« Je suis vieux et je vous emmerde » : le coup de gueule contre les discriminations liées à l'âge au travail
- Aurélya Bilard

- 21 avr.
- 3 min de lecture
Quand un cadre dirigeant refuse de disparaître en silence, son post LinkedIn viral devient un livre. À lire, à annoter et à glisser sur le bureau des recruteurs. Jean-Jacques Richard signe un coup de gueule salutaire contre l'âgisme au travail.

Tout commence par une frustration partagée en quelques lignes sur LinkedIn. Jean-Jacques Richard, cadre dirigeant, galère à retrouver un emploi après 55 ans et le dit avec la franchise de quelqu'un qui n'a plus grand-chose à perdre. Son post, intitulé "Je suis vieux et je vous emmerde", fait le tour du réseau social professionnel, récolte des milliers de vues et surtout déclenche des débats. Aujourd'hui, ce coup de gueule prend la forme d'un livre de 160 pages qui reprend le titre du post devenu viral. Et ça envoie du lourd !
Un manifeste qui va droit au but
Dix-neuf chapitres. Des punchlines qui jalonnent chaque page. Un style fluide et direct. On lit ce livre d'une traite. Au point qu'on pourrait penser parfois que l'auteur flirte avec la caricature. Lorsqu'il s'attaque par exemple aux algorithmes de tri des CV et écrit que ces outils sont souvent paramétrés par des personnes de 25 ans qui n'auraient qu'une connaissance théorique du management, on pourrait l'accuser de retourner contre les jeunes exactement ce qu'il dénonce. Erreur de lecture. Quelques chapitres plus loin, il leur adresse une lettre ouverte dans laquelle il reconnaît leur talent, leur capacité de résistance face à un monde de l'entreprise coercitif. Jean-Jacques Richard n'oppose pas les générations. En revanche, il pointe du doigt un système de recrutement déshumanisé.
Monde du travail : le passeport universel qui n'existe pas
Ce qui frappe en début de lecture, c'est l'aveu d'une naïveté désarmante. "[...] j'ai toujours cru que ces expériences, aussi riches que multiples, me serviraient à jamais de passeport universel dans le monde du travail." "J'étais en colère contre moi-même et toute la naïveté dont j'avais fait preuve.

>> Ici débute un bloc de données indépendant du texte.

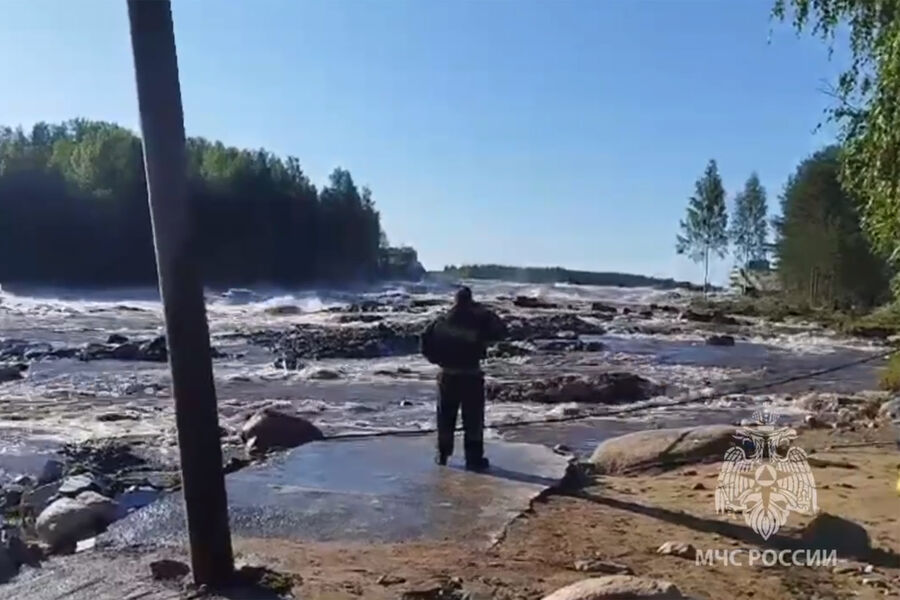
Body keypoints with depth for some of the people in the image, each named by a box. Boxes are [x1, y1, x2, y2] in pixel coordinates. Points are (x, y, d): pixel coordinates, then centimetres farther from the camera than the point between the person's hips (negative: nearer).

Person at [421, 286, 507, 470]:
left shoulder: (442, 321, 0)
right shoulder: (478, 319, -9)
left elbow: (426, 339, -1)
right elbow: (500, 332, 0)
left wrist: (436, 359, 9)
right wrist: (485, 311, 5)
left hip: (448, 375, 3)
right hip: (471, 375, -3)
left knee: (446, 416, 15)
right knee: (473, 418, 5)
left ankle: (443, 454, 22)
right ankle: (474, 458, 5)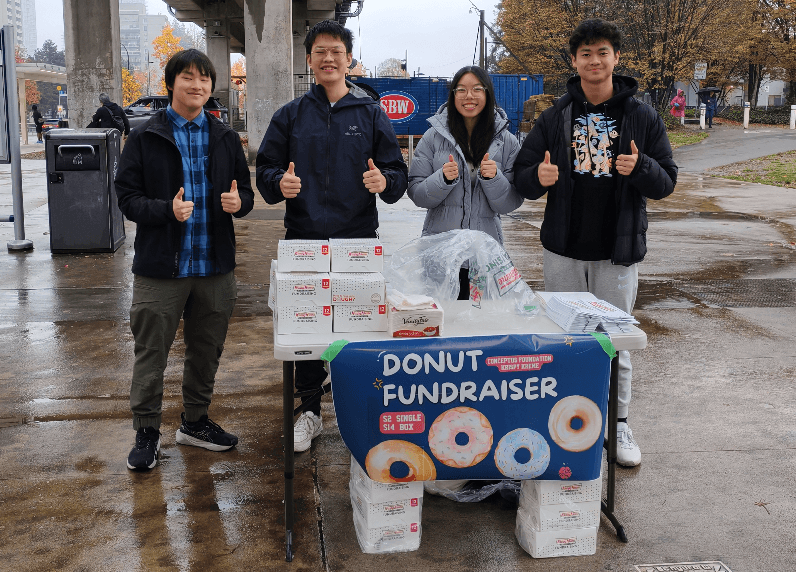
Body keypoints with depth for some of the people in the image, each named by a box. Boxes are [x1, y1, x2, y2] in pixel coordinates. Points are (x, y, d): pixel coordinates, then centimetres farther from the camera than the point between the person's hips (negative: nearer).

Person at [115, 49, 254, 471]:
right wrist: (167, 210, -22)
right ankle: (146, 432, 18)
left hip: (215, 265, 4)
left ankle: (195, 422, 32)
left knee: (206, 350, 14)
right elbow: (127, 197, -4)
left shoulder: (225, 138, 10)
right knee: (151, 352, 3)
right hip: (160, 266, -3)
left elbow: (245, 191, 14)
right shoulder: (145, 138, -1)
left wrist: (238, 202, -10)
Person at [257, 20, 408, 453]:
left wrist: (384, 181, -19)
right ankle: (310, 410, 22)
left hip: (358, 239, -1)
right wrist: (280, 183, -15)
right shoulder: (290, 116, 9)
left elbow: (398, 175, 4)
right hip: (304, 240, 1)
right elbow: (265, 171, 8)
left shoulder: (371, 114, 7)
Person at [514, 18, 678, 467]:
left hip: (619, 250, -1)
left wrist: (641, 167, -21)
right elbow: (523, 175, 5)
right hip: (563, 249, 2)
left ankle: (618, 423, 21)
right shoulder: (556, 117, 4)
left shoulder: (643, 117, 1)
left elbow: (666, 182, 0)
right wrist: (538, 177, -19)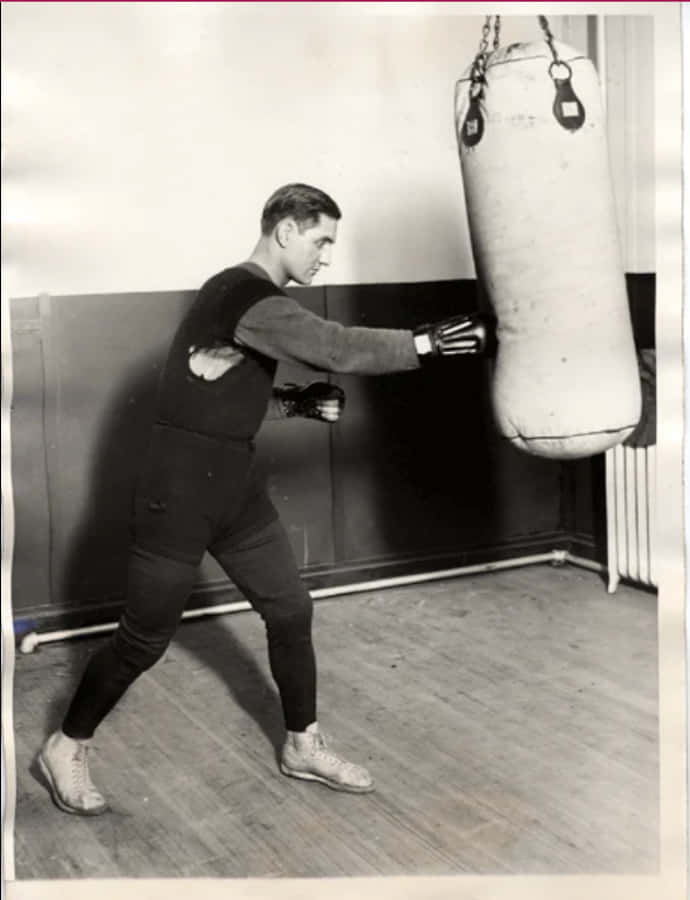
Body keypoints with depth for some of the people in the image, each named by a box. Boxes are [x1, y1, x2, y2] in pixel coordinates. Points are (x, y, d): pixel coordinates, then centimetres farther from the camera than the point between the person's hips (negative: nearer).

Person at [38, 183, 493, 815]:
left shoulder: (255, 300, 11)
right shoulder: (243, 297, -21)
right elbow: (336, 347, -30)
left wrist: (298, 403, 3)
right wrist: (427, 343, -25)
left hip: (237, 484, 9)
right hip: (179, 490, -9)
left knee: (291, 611, 10)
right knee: (145, 638, 3)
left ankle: (304, 747, 26)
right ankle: (66, 748, 24)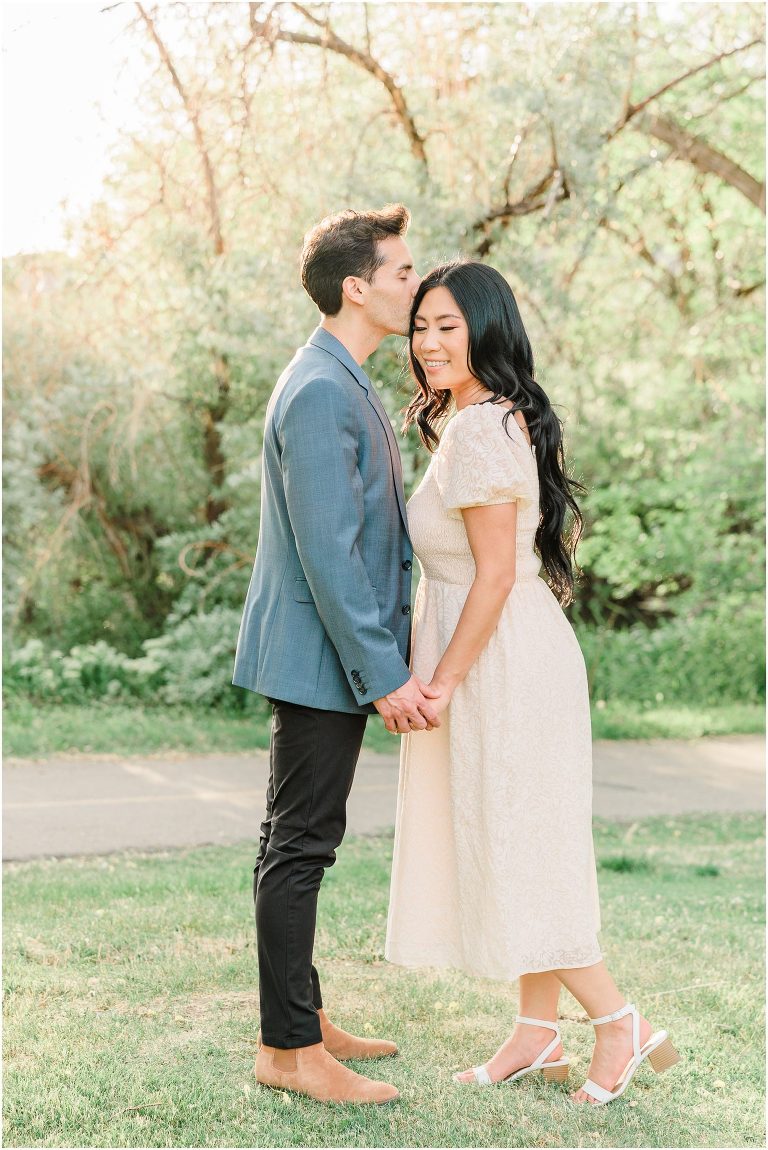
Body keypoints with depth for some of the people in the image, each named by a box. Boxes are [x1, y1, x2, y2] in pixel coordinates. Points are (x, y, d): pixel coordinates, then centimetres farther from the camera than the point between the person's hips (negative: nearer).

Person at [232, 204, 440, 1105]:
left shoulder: (346, 385, 16)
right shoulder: (320, 393, -18)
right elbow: (326, 552, -23)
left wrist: (404, 648, 15)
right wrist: (386, 675, -22)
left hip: (339, 655, 10)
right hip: (317, 657, -10)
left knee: (300, 841, 16)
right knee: (299, 845, -3)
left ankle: (301, 1018, 26)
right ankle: (288, 1048, 5)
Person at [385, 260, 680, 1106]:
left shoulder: (478, 432, -19)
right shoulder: (505, 419, 13)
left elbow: (495, 574, -22)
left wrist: (442, 680, -17)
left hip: (500, 664, -10)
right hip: (514, 655, 10)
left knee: (513, 848, -2)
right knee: (515, 849, 14)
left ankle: (621, 1023, 6)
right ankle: (537, 1033, 22)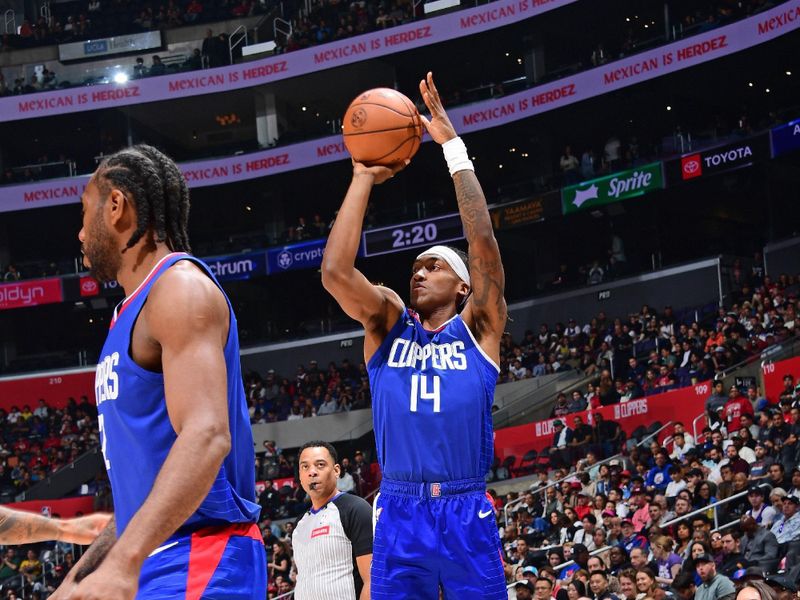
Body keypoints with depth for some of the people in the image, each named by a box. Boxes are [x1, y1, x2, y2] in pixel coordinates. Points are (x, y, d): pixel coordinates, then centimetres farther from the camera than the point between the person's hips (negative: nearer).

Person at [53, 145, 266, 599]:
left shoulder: (180, 287, -9)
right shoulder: (136, 311, 21)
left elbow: (206, 436, -25)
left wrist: (123, 563, -35)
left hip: (199, 561, -10)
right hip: (153, 562, 10)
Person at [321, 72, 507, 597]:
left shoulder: (477, 327, 8)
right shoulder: (388, 323, 13)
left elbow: (484, 246, -6)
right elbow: (335, 271, -3)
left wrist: (454, 148, -7)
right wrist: (364, 177, -3)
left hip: (465, 514, -2)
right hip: (399, 515, 2)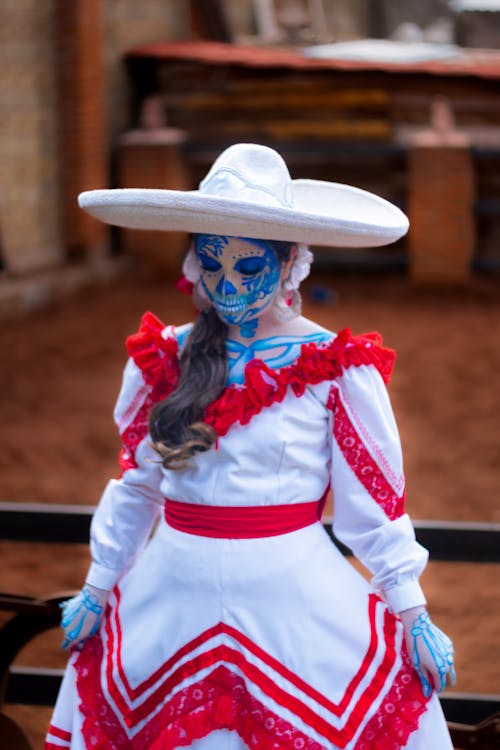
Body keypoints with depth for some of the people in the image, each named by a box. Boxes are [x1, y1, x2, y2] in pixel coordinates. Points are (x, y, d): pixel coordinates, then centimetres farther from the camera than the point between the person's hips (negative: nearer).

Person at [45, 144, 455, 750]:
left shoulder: (337, 369, -7)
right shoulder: (166, 360, 2)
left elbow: (371, 503, -2)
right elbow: (135, 487, 12)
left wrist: (412, 614, 0)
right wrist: (98, 589, 17)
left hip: (293, 604, -3)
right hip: (174, 599, 3)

Moi, l'expert en analyse de risques, je n'avais pas vu le vent tourner ni arriver cette lame tranchante qui venait me frôler le cou."
Cette réalité qu'il découvre après 50 ans, les femmes, elles, la connaissent dès la quarantaine. Une femme de plus de 45 ans met en moyenne trois fois plus de temps qu'un homme pour retrouver un emploi. C'est le constat posé par Force Femmes, association qui accompagne depuis 2005 les femmes de 45 ans et plus en recherche d'emploi. Cette double peine, l'auteur lui consacre un chapitre en partageant les témoignages de Claire, Catherine et Isabelle qui ont vu les portes de l'entreprise se fermer sur elles. Le motif invoqué n'est jamais leur âge mais "une perte d'énergie" ou encore un management jugé "pas assez moderne".
Les discriminations au travail : âge, genre, origines and co
En France, 16 % des personnes de 55 à 69 ans ne sont ni en emploi ni à la retraite. Parmi elles, trois sur cinq sont des femmes. Seuls 58,4 % des 55-64 ans occupaient un emploi en 2023, contre 82,6 % des 25-49 ans. Les préjugés se renforcent lorsque les motifs de discrimination se cumulent : les seniors perçus comme étant d'origine étrangère déclarent deux fois plus de discriminations dans l'emploi que les autres (43 % contre 22 %), rapporte le Défenseur des Droits.

Je suis vieux et je vous emmerde, de Jean-Jacques Richard aux éditions Librinova, mars 2026.